LinkedIn Open Sources Dr. Elephant To Facilitate Optimization Of Hadoop-based Flows

LinkedIn recently announced the open sourcing of Dr. Elephant, a tool that helps Hadoop users optimize their flows. Dr. Elephant aggregates and analyzes data about Hadoop jobs and delivers suggestions about how to optimize jobs to increase their efficiency. Whereas most Hadoop optimization tools focus on simplifying and streamlining the management of Hadoop clusters, Dr. Elephant focuses on the optimization of Hadoop flows.

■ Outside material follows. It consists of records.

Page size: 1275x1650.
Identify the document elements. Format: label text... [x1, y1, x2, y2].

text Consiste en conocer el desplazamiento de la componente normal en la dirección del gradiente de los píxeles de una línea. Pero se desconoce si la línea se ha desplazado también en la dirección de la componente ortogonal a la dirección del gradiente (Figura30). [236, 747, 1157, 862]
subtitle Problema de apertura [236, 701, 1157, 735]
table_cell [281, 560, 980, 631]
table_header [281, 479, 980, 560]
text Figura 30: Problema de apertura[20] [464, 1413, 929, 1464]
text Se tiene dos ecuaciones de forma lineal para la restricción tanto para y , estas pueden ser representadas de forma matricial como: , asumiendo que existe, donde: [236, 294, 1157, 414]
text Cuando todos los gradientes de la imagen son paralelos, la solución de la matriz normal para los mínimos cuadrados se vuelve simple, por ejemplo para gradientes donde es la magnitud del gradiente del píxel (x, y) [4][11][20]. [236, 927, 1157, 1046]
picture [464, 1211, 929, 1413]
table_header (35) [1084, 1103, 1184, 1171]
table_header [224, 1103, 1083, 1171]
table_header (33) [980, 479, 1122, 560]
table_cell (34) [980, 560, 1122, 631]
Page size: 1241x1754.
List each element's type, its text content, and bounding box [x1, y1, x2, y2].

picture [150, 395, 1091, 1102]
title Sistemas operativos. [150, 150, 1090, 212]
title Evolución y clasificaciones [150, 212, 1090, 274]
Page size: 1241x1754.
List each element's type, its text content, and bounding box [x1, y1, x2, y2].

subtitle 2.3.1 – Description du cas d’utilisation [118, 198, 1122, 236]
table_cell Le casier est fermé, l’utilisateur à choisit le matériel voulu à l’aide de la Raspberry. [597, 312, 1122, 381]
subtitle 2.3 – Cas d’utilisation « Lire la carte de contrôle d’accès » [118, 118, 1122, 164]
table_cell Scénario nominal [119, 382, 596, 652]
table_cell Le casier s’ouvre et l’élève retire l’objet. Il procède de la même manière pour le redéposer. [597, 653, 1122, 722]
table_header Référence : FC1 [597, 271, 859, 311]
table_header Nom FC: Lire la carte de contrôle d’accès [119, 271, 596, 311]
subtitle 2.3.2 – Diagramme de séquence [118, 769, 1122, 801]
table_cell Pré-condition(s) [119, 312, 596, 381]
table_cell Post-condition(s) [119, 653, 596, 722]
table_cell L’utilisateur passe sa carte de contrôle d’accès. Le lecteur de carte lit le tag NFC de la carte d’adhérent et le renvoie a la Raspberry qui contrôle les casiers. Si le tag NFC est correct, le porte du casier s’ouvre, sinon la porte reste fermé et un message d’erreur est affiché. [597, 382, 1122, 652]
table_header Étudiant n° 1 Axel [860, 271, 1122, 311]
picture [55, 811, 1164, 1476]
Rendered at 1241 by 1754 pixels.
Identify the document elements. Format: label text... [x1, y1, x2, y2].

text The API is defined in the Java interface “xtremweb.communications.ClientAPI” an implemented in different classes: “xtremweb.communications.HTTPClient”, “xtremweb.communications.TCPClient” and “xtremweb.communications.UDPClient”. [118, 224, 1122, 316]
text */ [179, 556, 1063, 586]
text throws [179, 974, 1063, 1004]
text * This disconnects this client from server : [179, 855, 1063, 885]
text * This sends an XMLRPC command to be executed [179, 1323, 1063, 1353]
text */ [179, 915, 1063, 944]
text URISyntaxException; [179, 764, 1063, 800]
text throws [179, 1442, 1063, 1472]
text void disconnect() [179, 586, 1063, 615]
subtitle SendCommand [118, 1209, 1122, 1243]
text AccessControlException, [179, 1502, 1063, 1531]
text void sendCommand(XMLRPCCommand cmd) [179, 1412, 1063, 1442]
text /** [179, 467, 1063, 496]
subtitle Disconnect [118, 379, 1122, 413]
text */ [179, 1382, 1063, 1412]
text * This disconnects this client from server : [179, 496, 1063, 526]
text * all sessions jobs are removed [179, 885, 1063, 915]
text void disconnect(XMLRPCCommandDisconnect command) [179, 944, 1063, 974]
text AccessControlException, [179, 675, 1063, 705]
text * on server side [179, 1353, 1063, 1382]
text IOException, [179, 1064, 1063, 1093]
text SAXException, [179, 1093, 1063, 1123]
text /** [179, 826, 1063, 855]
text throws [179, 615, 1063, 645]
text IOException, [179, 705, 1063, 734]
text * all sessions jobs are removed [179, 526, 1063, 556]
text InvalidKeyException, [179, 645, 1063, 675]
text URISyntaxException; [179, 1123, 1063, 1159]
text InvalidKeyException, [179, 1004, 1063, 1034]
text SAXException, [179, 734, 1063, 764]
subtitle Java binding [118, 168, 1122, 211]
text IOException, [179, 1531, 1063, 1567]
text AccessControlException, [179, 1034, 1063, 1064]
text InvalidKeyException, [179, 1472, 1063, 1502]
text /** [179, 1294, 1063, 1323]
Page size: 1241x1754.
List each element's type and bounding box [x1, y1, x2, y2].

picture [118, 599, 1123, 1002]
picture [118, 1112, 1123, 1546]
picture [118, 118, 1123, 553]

As noted in a LinkedIn blog post, the platform leverages “pluggable, configurable, rule-based heuristics” to provide analytical insight about job performance in addition to recommendations for performance optimization. Used by LinkedIn to enhance developer productivity and improve the efficiency of Hadoop clusters by optimizing their constituent flows, Dr. Elephant delivers an aggregated dashboard of all of the jobs that run on a specific cluster in conjunction with drill-down, visualization functionality of flow performance for each job. The platform specializes in diagnostics at the job-level in contrast to the cluster itself, and is widely used by LinkedIn to diagnose and solve over 80% of flow performance questions. Open sourced under an Apache version 2 license, Dr. Elephant is compatible with Apache Hadoop and Apache Spark and plays in the same space as Driven, the Big Data application performance management framework pioneered by Concurrent Inc.